--- START ---
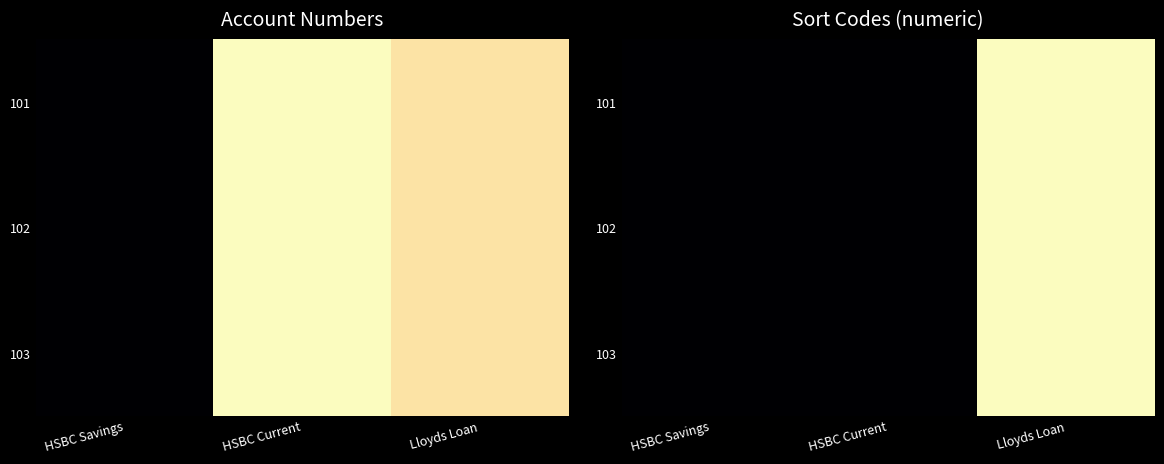

At which category is the sum across all series the highest?

Lloyds Loan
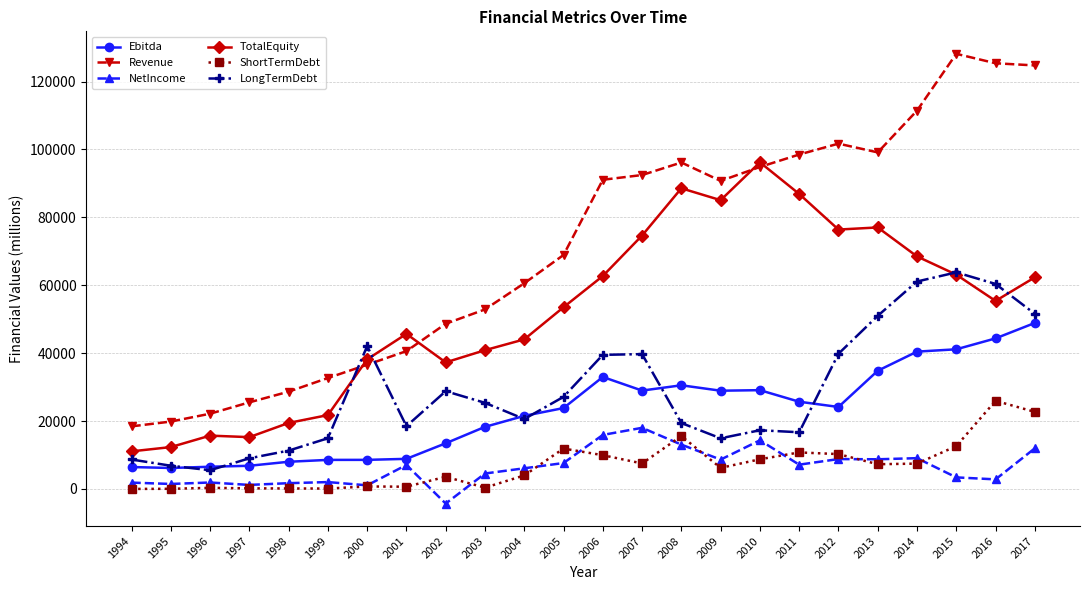

Which series has the widest spread of values?

Revenue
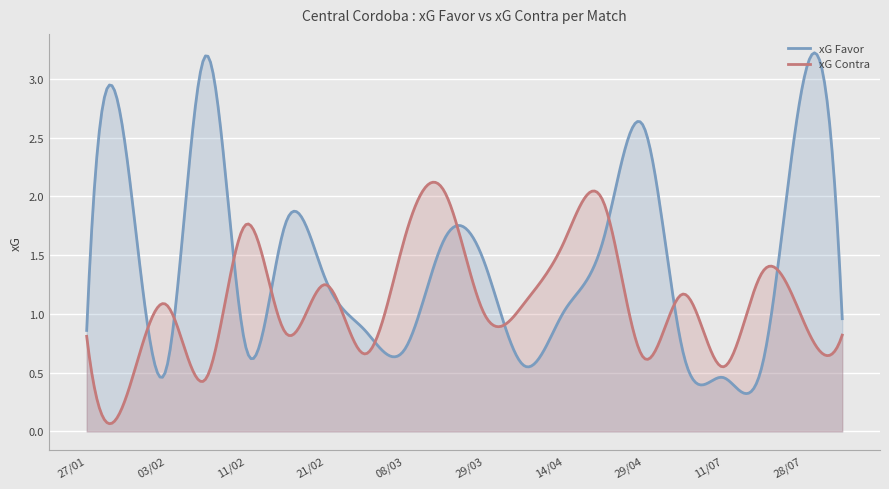

What is the label of the 15th point from the right?

15/02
--- END ---
**PROBLEM DESCRIPTION:** Reproduce every line of the records above word for word, leaving out the pictures.

**WRITTEN RESPONSE:**
At which category is the sum across all series the highest?

Lloyds Loan

Which series has the widest spread of values?

Revenue

What is the label of the 15th point from the right?

15/02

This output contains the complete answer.